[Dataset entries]
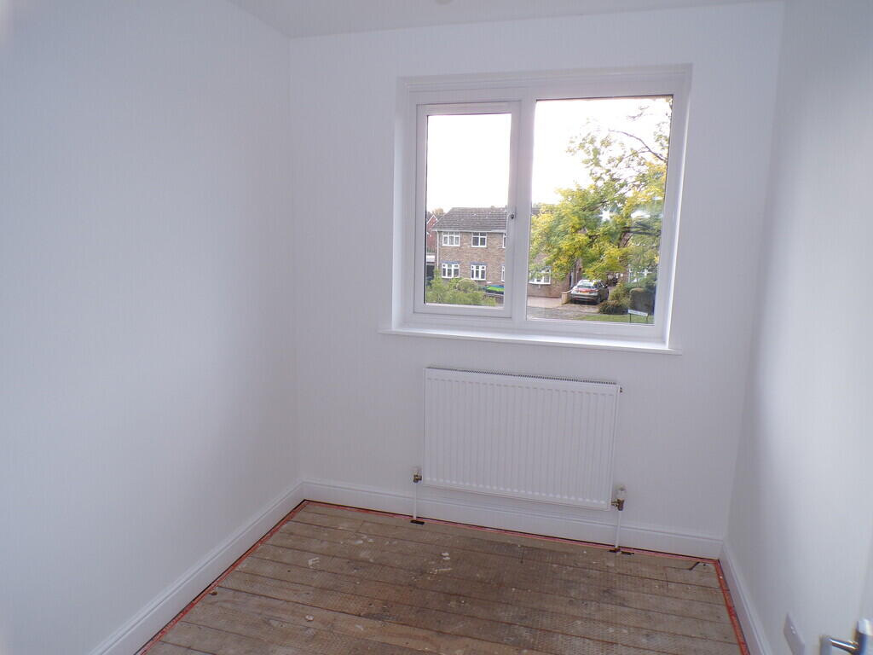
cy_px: 328
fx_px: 605
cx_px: 436
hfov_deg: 71.6
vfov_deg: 56.8
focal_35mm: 24
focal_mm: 4.3
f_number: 4.4
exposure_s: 1/90
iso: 100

[WHAT TO PRODUCE]:
Repeat the records word for word and drop any pictures.

[REPLY TO THE TASK]:
cy_px: 328
fx_px: 605
cx_px: 436
hfov_deg: 71.6
vfov_deg: 56.8
focal_35mm: 24
focal_mm: 4.3
f_number: 4.4
exposure_s: 1/90
iso: 100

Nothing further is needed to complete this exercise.